• _Work item_
Reproduce the tail of the data exactly. It starts at the line containing "384 73 2514.8" and runs to the last line.

——————

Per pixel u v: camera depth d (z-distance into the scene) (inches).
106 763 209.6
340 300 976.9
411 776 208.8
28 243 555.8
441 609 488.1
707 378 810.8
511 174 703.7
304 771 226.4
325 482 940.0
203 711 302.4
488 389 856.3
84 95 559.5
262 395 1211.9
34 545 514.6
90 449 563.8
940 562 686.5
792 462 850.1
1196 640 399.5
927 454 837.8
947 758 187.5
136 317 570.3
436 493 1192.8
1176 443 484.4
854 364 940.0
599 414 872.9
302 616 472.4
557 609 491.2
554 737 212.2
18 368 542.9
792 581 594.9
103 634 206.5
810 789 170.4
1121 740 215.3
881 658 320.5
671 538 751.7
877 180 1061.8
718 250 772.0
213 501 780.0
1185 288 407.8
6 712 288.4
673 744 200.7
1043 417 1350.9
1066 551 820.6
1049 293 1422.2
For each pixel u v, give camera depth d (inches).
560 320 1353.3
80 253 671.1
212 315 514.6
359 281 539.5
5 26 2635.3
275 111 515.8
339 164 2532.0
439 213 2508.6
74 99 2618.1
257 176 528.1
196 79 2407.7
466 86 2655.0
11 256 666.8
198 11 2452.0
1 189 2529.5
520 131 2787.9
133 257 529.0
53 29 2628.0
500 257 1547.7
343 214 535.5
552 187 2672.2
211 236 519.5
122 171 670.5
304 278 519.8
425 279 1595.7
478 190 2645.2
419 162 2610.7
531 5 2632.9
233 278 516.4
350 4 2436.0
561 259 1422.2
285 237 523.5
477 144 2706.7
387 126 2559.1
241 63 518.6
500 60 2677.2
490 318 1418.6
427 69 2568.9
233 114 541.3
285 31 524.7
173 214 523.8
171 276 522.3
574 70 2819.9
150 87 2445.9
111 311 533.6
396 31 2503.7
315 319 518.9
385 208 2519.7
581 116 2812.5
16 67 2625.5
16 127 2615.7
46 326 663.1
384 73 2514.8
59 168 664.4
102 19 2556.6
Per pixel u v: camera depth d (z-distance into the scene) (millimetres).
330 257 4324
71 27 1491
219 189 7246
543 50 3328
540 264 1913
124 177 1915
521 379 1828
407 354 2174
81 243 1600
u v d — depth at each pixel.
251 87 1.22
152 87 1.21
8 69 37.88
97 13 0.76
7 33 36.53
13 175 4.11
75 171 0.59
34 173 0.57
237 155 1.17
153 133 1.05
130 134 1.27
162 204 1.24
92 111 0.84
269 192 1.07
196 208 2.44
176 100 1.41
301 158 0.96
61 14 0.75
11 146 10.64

——————

• _Reply_
384 73 2514.8
59 168 664.4
102 19 2556.6
Per pixel u v: camera depth d (z-distance into the scene) (millimetres).
330 257 4324
71 27 1491
219 189 7246
543 50 3328
540 264 1913
124 177 1915
521 379 1828
407 354 2174
81 243 1600
u v d — depth at each pixel.
251 87 1.22
152 87 1.21
8 69 37.88
97 13 0.76
7 33 36.53
13 175 4.11
75 171 0.59
34 173 0.57
237 155 1.17
153 133 1.05
130 134 1.27
162 204 1.24
92 111 0.84
269 192 1.07
196 208 2.44
176 100 1.41
301 158 0.96
61 14 0.75
11 146 10.64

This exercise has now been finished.